If you're like most people, geometry is a sterile and dimly remembered exercise you gladly left behind in the dust of ninth grade, along with your braces and active romantic interest in pop singers. If you recall any of it, it's plodding through a series of miniscule steps only to prove some fact about triangles that was obvious to you in the first place. That's not geometry. Okay, it is geometry, but only a tiny part, which has as much to do with geometry in all its flush modern richness as conjugating a verb has to do with a great novel.
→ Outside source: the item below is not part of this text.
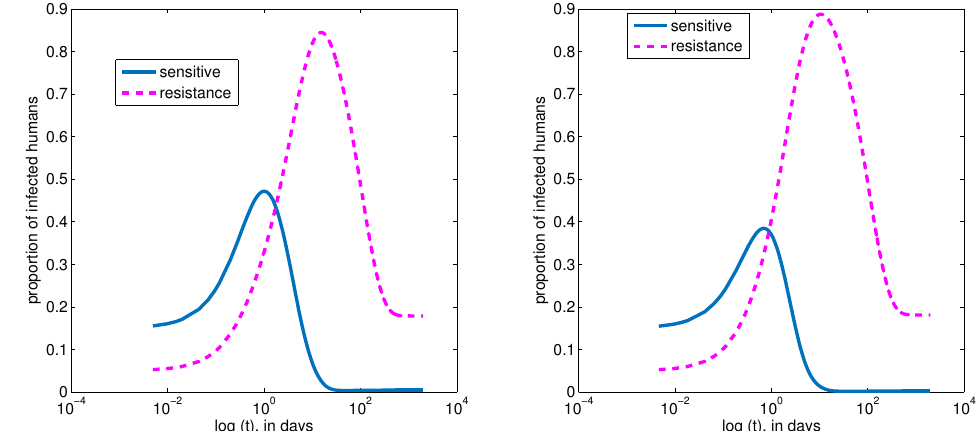
Figure 2. Numerical simulation of Model (15) showing the proportion of infected humans with both sensitive and resistant strains using the initial condition ( v , w , x , y , g , h ) = ( 0.15,0.05,0.01,0.001,0.2,0.6 ) . ( a ) With the baseline values in Table 3; ( b ) With the baseline values except T s changed to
Shape reveals the geometry underneath some of the most important scientific, political, and philosophical problems we face. Geometry asks: Where are things? Which things are near each other? How can you get from one thing to another thing? Those are important questions. The word "geometry," from the Greek for "measuring the world." If anything, that's an undersell. Geometry doesn't just measure the world—it explains it. Shape shows us how.

About Author(s)

Jordan Ellenberg is a professor of mathematics at the University of Wisconsin-Madison, with a Ph.D. in mathematics from Harvard and an MFA in creative writing from Johns Hopkins. His areas of research specialization are number theory and algebraic geometry. He has written articles on mathematical topics in the New York TimesThe Washington PostWiredThe Wall Street JournalThe Boston Globe, and The Believer, and is a regular columnist for Slate.

Cathy O’Neil is a Bloomberg Opinion columnist. She is a mathematician who has worked as a professor, hedge-fund analyst and data scientist. She founded ORCAA, an algorithmic auditing company, and is the author of Weapons of Math Destruction.